• Document text

Why Networks Must Stream to Survive

The Meteoric rise enjoyed by Netflix, Hulu and other major direct-to-consumer (DTC) streaming platforms is threatening to eclipse traditional television networks entirely. According to a recent forecast from research firm The Diffusion Group, every major TV network will turn away from expensive linear TV bundles and toward a direct-to-consumer streaming model in the next five years.

Vijay Sajja

Vijay Sajja

Traditional media and broadcasters have spent years creating their brands and products, and to support their services, they have set up an extensive web of back-office systems and processes. In spite of their efforts, though, the American Customer Satisfaction Index reports that subscription TV satisfaction has fallen 3.1% from 2017, hitting an 11-year-low score of 62. Traditional broadcast networks need to make bigger changes if they want to reclaim consumers — and it will start with a shift to a direct-to-consumer model.

Spiraling Satisfaction

TV broadcasters haven’t been able to deliver a superlative customer experience for a number of reasons, but one that stands out is the inability to reach international customers. Broadcasters traditionally operate domestically because they’ve purchased licensing rights in their home countries and their systems don’t readily allow for international consumption. Still, expanding reach across borders can be a high-margin opportunity because it allows them to leverage assets they’ve already created — and demand is increasing.

• Explore the material
[1] Answer these questions from the article on TV networks and streaming:
(a) Which research firm forecast that every major TV network will move toward a direct-to-consumer streaming model?
(b) According to the American Customer Satisfaction Index, by how much has subscription TV satisfaction fallen since 2017, and what score did it reach?
(c) What two reasons does the article give for broadcasters traditionally operating domestically?
[2] Extend the article on TV networks and streaming by writing the paragraphs that would follow its final sentence, "and demand is increasing."

• Extracted information
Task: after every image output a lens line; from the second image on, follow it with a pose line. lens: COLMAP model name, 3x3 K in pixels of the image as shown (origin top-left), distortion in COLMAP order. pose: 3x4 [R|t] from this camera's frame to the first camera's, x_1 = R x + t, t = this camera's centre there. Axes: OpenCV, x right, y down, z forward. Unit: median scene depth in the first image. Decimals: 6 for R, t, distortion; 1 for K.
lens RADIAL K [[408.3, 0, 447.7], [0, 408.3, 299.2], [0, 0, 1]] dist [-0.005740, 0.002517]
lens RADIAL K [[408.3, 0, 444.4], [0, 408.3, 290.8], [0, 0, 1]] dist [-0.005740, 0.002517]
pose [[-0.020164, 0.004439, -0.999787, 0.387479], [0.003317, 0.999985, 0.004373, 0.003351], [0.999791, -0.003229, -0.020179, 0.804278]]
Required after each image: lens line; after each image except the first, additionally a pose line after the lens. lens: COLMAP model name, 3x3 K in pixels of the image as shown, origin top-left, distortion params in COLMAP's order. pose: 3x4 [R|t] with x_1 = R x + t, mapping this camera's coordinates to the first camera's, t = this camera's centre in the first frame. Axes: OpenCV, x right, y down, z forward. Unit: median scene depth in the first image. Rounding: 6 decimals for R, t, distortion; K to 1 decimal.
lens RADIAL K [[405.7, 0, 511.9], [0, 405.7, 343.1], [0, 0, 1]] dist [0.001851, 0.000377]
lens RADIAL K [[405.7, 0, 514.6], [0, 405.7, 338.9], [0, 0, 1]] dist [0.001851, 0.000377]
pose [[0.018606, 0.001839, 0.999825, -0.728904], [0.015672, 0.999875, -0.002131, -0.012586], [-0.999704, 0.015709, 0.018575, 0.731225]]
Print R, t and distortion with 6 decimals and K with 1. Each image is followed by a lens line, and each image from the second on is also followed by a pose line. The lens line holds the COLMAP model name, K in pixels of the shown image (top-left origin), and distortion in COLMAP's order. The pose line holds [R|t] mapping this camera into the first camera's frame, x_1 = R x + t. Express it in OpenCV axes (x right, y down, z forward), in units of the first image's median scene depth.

• Your written answers
[1]
(a) The Diffusion Group.
(b) It has fallen 3.1%, reaching an 11-year-low score of 62.
(c) They have purchased licensing rights in their home countries, and their systems don't readily allow for international consumption.

[2]
The Pew Research Center reports that more than 200 million expatriates are currently living and working abroad. That’s millions of potential customers who want to stay connected with their homelands through television. They might not be able to take their cable boxes abroad, but they can watch TV online anywhere with just about any device. Unfortunately, while broadcasters are great at TV production, they typically don’t have the technical development resources to distribute and sell their products in multiple geographical locations.

Accepting payments and collecting revenue internationally can also be a technical challenge. Both require multiple payment gateways, extensive knowledge of tax laws and the ability to process different methods of payment. While credit cards might be the most common payment method in the United States, it’s a different story in many other countries.

International customers might write checks, use vouchers, rely on online payments with PayPal or Apple Pay, or even pay in cash. Despite what you might have heard about cash falling out of use, researchers from the Federal Reserve Bank of San Francisco have found that the share of cash in circulation in 41 out of 42 countries actually went up between 2006 and 2016. For broadcasters to win a share of the vast potential revenue around the globe, they must prepare to make big changes.

Overcoming the Obstacles

Whether a traditional media company decides to build new systems on its own or to seek third-party help, catching up with the direct-to-consumer streaming giants will be a challenge.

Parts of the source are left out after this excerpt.